After developing your application for a while, check in the application together with the Gemfile and Gemfile.lock snapshot. Now, your repository has a record of the exact versions of all of the gems that you used the last time you know for sure that the application worked. Keep in mind that while your Gemfile lists only three gems (with varying degrees of version strictness), your application depends on dozens of gems, once you take into consideration all of the implicit requirements of the gems you depend on.

This is important: the Gemfile.lock makes your application a single package of both your own code and the third-party code it ran the last time you know for sure that everything worked. Specifying exact versions of the third-party code you depend on in your Gemfile would not provide the same guarantee, because gems usually declare a range of versions for their dependencies.

The next time you run bundle install on the same machine, bundler will see that it already has all of the dependencies you need, and skip the installation process.

Do not check in the .bundle directory, or any of the files inside it. Those files are specific to each particular machine, and are used to persist installation options between runs of the bundle install command.

If you have run bundle pack, the gems (although not the git gems) required by your bundle will be downloaded into vendor/cache. Bundler can run without connecting to the internet (or the RubyGems server) if all the gems you need are present in that folder and checked in to your source control. This is an optional step, and not recommended, due to the increase in size of your source control repository.

Sharing Your Application With Other Developers

When your co-developers (or you on another machine) check out your code, it will come with the exact versions of all the third-party code your application used on the machine that you last developed on (in the Gemfile.lock). When they run bundle install, bundler will find the Gemfile.lock and skip the dependency resolution step. Instead, it will install all of the same gems that you used on the original machine.

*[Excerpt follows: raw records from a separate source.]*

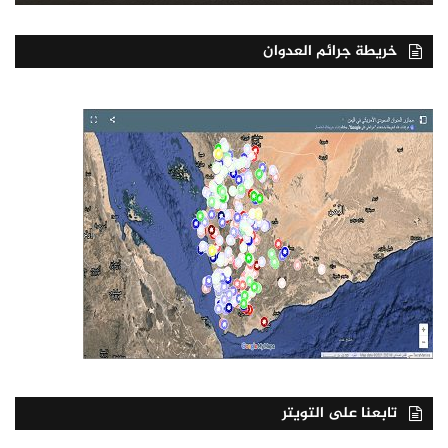
خريطة جرائم العدوان
تابعنا على التويتر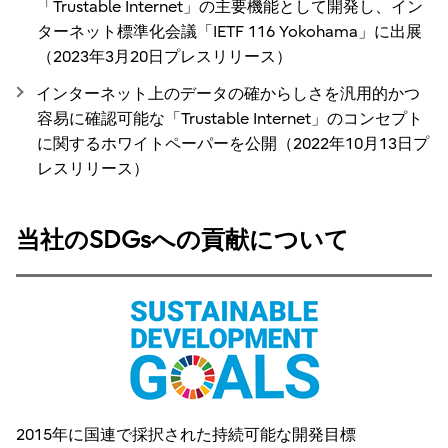
「Trustable Internet」の主要機能として開発し、イン
ターネット標準化会議「IETF 116 Yokohama」に出展
（2023年3月20日プレスリリース）
インターネット上のデータの確からしさを汎用的かつ
容易に確認可能な「Trustable Internet」のコンセプト
に関するホワイトペーパーを公開（2022年10月13日プ
レスリリース）
当社のSDGsへの貢献について
2015年に国連で採択された持続可能な開発目標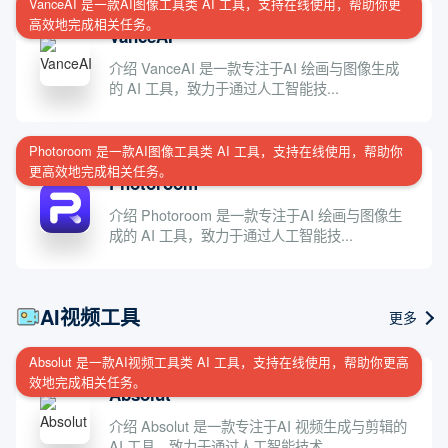
VanceAI 是一款AI图像工具类 AI 工具，支持在线使用，帮助你更
高效地完成相关任务。
VanceAI
介绍 VanceAI 是一款专注于AI 绘画与图像生成
的 AI 工具，致力于通过人工智能技...
Photoroom 是一款AI图像工具类 AI 工具，支持在线使用，帮助你
更高效地完成相关任务。
Photoroom
介绍 Photoroom 是一款专注于AI 绘画与图像生
成的 AI 工具，致力于通过人工智能技...
AI视频工具
更多
Absolut 是一款AI视频工具类 AI 工具，支持在线使用，帮助你更高
效地完成相关任务。
Absolut
介绍 Absolut 是一款专注于AI 视频生成与剪辑的
AI 工具，致力于通过人工智能技术...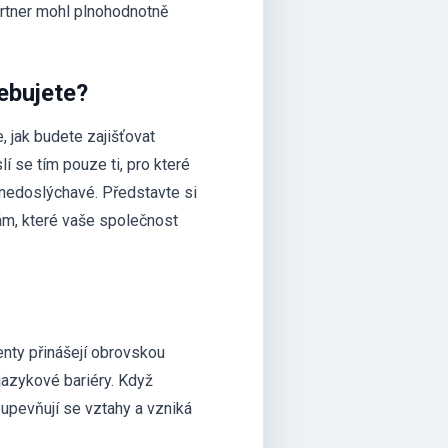
artner mohl plnohodnotně
řebujete?
, jak budete zajišťovat
 se tím pouze ti, pro které
o nedoslýchavé. Představte si
bám, které vaše společnost
lenty přinášejí obrovskou
jazykové bariéry. Když
 upevňují se vztahy a vzniká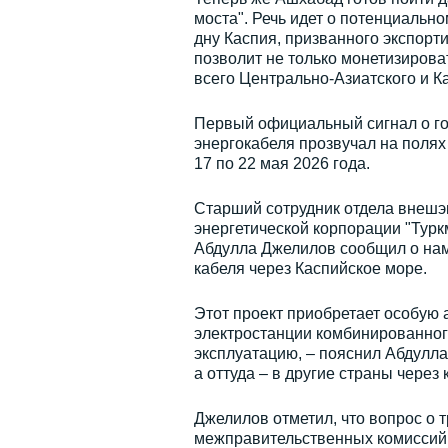
моста". Речь идет о потенциальн
дну Каспия, призванного экспорт
позволит не только монетизирова
всего Центрально-Азиатского и Ка
Первый официальный сигнал о го
энергокабеля прозвучал на полях
17 по 22 мая 2026 года.
Старший сотрудник отдела внешэ
энергетической корпорации "Турк
Абдулла Джелилов сообщил о нам
кабеля через Каспийское море.
Этот проект приобретает особую 
электростанции комбинированного 
эксплуатацию, – пояснил Абдулла
а оттуда – в другие страны через 
Джелилов отметил, что вопрос о 
межправительственных комиссий 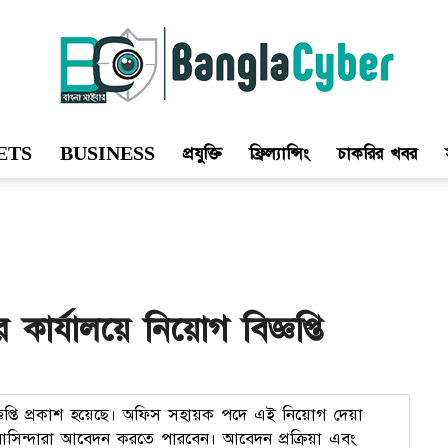
ETS
BUSINESS
প্রযুক্তি
ফ্রিল্যান্সিং
চাকরির খবর
Bangla
Cyber
ার্যালয়ে নিয়োগ বিজ্ঞপ্তি
জ্ঞপ্তি প্রকাশ হয়েছে। অফিস সহায়ক পদে এই নিয়োগ দেয়া
ী বাসিন্দারা আবেদন করতে পারবেন। আবেদন প্রক্রিয়া এবং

In other words, you don’t have to guess which versions of the dependencies you should install. In the example we’ve been using, even though rack-cache declares a dependency on rack >= 0.4, we know for sure it works with rack 1.2.1. Even if the Rack team releases rack 1.2.2, bundler will always install 1.2.1, the exact version of the gem that we know works. This relieves a large maintenance burden from application developers, because all machines always run the exact same third-party code.